A ideia é que os médicos possam também ser protagonistas ativos no desenvolvimento das soluções, em colaboração com os engenheiros e com outros profissionais, dentro de um ecossistema para melhorar a saúde. A Fundação Champalimaud tem uma série de projetos onde se promove a ligação entre as várias áreas do conhecimento, entre os quais se contam iniciativas que estão a ser promovidas pelo Digital Surgery Lab, e o MetaBreast, que conseguiram financiamento do PRR e já estão a dar resultados no terreno.

Meta humanos na medicina e o modelo de IA da Google para áreas médicas

Durante uma das aulas a que o SAPO TEK assistiu, foi apresentado o modelo Med-PaLM da Google, que ainda está a ser usado só nos Estados Unidos para clientes autorizados. Para a utilização neste curso foi conseguido um acesso privilegiado, com uma autorização especial pela Google em Portugal, com uma licença da Real Life Technologies que também está a trabalhar soluções para a área médica.
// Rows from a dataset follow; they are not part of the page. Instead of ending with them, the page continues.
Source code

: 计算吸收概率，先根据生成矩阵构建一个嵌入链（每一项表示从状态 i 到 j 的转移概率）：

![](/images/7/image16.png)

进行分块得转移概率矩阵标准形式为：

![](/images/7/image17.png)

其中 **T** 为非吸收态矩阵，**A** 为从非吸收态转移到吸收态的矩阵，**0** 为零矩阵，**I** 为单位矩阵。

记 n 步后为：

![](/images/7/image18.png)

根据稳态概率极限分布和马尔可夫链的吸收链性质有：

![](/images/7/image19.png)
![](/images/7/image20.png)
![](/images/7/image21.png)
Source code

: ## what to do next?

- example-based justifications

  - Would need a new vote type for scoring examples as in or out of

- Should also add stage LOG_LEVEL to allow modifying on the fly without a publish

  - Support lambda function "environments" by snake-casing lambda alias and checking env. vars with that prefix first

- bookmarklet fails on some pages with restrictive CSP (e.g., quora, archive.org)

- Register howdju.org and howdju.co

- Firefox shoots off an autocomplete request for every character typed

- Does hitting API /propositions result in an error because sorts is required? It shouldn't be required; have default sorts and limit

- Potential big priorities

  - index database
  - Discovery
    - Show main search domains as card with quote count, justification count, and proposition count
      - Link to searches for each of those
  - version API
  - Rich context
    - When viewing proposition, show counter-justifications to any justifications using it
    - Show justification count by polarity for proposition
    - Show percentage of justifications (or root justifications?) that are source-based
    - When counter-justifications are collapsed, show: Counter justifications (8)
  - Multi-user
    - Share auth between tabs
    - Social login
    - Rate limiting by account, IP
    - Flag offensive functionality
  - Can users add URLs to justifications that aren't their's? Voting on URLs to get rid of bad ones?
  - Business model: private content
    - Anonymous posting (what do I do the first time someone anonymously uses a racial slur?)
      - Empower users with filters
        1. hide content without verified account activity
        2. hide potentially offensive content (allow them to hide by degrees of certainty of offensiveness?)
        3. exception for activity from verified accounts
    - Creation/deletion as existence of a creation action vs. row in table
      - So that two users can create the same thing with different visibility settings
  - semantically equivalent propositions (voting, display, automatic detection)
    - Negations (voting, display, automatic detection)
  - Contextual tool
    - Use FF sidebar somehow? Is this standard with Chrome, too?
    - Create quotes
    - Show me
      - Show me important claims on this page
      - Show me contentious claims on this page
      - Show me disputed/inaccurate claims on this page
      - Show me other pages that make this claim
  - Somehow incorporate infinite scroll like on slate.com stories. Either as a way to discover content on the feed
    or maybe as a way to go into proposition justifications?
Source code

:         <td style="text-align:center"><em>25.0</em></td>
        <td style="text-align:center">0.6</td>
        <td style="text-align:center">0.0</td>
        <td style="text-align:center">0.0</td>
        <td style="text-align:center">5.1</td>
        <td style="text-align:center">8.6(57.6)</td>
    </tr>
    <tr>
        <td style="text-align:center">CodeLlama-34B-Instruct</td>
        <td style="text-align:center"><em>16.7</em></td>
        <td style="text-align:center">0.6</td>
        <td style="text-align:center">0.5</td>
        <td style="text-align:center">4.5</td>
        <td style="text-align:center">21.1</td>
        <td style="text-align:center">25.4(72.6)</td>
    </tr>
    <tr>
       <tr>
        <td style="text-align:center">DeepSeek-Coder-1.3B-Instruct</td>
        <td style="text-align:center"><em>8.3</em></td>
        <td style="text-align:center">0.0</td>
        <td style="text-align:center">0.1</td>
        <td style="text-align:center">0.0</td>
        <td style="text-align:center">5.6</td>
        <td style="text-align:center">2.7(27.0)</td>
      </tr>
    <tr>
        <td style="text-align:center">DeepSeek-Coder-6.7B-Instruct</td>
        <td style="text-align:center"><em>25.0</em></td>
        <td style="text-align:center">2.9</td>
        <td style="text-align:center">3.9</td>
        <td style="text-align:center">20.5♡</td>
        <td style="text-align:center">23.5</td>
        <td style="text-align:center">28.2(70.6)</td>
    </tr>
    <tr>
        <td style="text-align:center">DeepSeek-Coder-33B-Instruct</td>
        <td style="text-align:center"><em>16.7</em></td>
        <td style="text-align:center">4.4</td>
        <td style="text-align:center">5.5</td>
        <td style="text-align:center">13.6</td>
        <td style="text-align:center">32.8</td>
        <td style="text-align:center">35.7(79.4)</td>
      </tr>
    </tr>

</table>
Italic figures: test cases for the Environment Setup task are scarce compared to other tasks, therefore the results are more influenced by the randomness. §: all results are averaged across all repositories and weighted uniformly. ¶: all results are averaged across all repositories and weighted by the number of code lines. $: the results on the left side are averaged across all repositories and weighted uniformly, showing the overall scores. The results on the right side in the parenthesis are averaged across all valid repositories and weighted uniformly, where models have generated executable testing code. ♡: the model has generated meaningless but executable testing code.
Esta é uma das áreas de aposta da Google, como explica Sofia Marta, que lembra que Sundar Pichai declarou ainda em 2016 a Google como uma “Ai first company”. “Estas tecnologias têm um potencial tremendo, ainda não conseguimos imaginar o contributo para o futuro da humanidade”, explicou.  

Os modelos são cada vez mais multimodais, recebendo informação de vários dispositivos, com a interpretação de imagens e áudio, e isso tem grande aplicação na área da saúde, onde os médicos lidam com vários elementos de diagnóstico e até dispositivos que recolhem dados da condição física dos pacientes.

Luis João, responsável pelo sector público na Google Cloud em Portugal, mostrou vários exemplos da forma como a tecnologia Med-PaLM pode ser usada e da diferença em relação aos modelos disponíveis ao público, como o Gemini. A geração de resumos, ou de notas de alta, a revisão do tratamento do paciente e a possibilidade de criar interfaces específicos que libertam o médico das tarefas mais rotineiras, foram alguns dos casos mostrados aos alunos do curso.

Pedro Gouveia sublinhou a importância de poupar tempo com estas tarefas. “Os médicos trabalham muitas horas e por vezes perdem a capacidade de pensar”, explica, dizendo que estas ferramentas podem simplificar e melhorar a operacionalização de tarefas, para que se possam dedicar ao que tem mais valor. “Podemos criar um meta humano que pode transmitir informação de determinados cuidados ao paciente, como procedimentos pré-operatórios e em vez de perder 10 minutos a explicar, a mensagem pode ser transportada para casa do doente e ser vista com mais atenção e de forma mais efetiva”.

As aulas do primeiro curso já terminaram e agora os alunos estão a finalizar o trabalho final, para avaliação, e tudo indica que esta é uma iniciativa que vai ter continuidade.